To walk away from the only happiness you’ve ever known because staying would get them killed? ”

“Anka.” Adrian’s voice was soft now, almost pleading. “I thought I was protecting you. Protecting our family.”

“You were protecting your ego.” She turned away from him, unable to look at his face anymore without wanting to put her fist through it.

“And now, four years later, when I’ve finally started to build some kind of life without him, you want to throw me back into his path.

You want to force me to marry the man whose heart I shattered on your orders. ”

That’s when it hit her. The real reason behind this marriage, the true purpose of this alliance. Viktor hadn’t just agreed to marry her out of family duty or political necessity. This was personal.

“Oh, fuck.” The realization knocked the air out of her lungs. “This is his revenge, isn’t it? He knows. He knows what I did to him, and this is how he’s going to make me pay.”

Matvei frowned. “What are you talking about?”

“Think about it,” she said, starting to pace like a caged animal.

“Viktor Nikolai doesn’t need this marriage to cement the alliance.

Your marriage to Irina already did that.

But somehow, mysteriously, this additional union becomes necessary?

Somehow, the Nikolais decide that one marriage isn’t enough to secure the peace between our families? ”

Understanding dawned in Matvei’s eyes. “You think he orchestrated this.”

“I know he did.” Her laugh was wild, hysterical. “He’s spent four years planning this. Four years waiting for the perfect opportunity to get me exactly where he wants me. Trapped. Helpless. At his mercy.”

And the worst part, the part that made her want to scream until her throat was raw, was that she probably deserved it. She’d destroyed him just as thoroughly as Adrian had destroyed her, and now Viktor was going to return the favor.

“The wedding is in three weeks,” Matvei said quietly.

Three weeks. Twenty-one days to prepare herself for a lifetime of paying for the biggest mistake she’d ever made. Twenty-one days before she’d have to look into those ice blue eyes and pretend her heart wasn’t shattering all over again.

“I won’t do it.” The words came out automatically, a reflex born of desperation.

“Yes, you will.” Matvei’s voice was final. “Because if you don’t, the alliance falls apart. And if the alliance falls apart, we go back to war with the Nikolais. A war that will cost us everything we’ve built.”

He was right, and she hated him for it. Hated them both for putting her in this position, for making her choose between her own happiness and the survival of their family. Again.

“You’re both bastards,” she whispered.

“Perhaps,” Matvei acknowledged. “But we’re your bastards. And this is how our world works, Anka. You know that.”

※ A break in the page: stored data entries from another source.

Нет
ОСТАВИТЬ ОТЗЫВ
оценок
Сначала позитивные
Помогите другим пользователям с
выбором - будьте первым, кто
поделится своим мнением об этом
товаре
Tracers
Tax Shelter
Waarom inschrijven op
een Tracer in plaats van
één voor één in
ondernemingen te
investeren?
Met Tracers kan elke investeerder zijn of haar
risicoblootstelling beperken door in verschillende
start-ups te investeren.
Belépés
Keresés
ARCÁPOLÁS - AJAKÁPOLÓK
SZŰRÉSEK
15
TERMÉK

She did know it. She’d been raised in this world of blood and loyalty, where personal desires came second to family obligations. Where love was a luxury they couldn’t afford, and happiness was something other people got to have.

But knowing it and accepting it were two very different things.

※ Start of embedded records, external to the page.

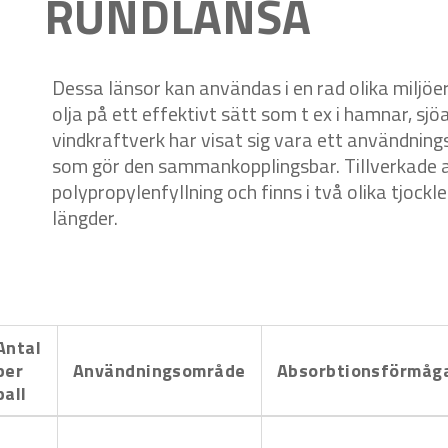
RUNDLÄNSA
Dessa länsor kan användas i en rad olika miljöer
olja på ett effektivt sätt som t ex i hamnar, sj
vindkraftverk har visat sig vara ett användni
som gör den sammankopplingsbar. Tillverkade
polypropylenfyllning och finns i två olika tjockl
längder.
Antal
per
Användningsområde
Absorbtionsförmåg
pall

“I’ll do it,” she said finally, the words scraping her throat raw. “I’ll marry Viktor Nikolai. But don’t expect me to be grateful. Don’t expect me to smile and play the happy bride. And don’t expect me to forgive either of you for this.”

She turned to leave, but Adrian’s voice stopped her at the door.

“Anka. For what it’s worth... I am sorry.”

She looked back at him, this brother who’d once been her closest confidant, her partner in crime, her protector. Before he’d decided that controlling her life was more important than her happiness.

“Sorry doesn’t fix what you broke,” she said. “And it sure as hell doesn’t prepare me for what Viktor’s going to do to me once he has me exactly where he wants me.”

The door slammed behind her with a finality that echoed through her bones. In three weeks, she’d be Mrs. Viktor Nikolai, and then the real punishment would begin.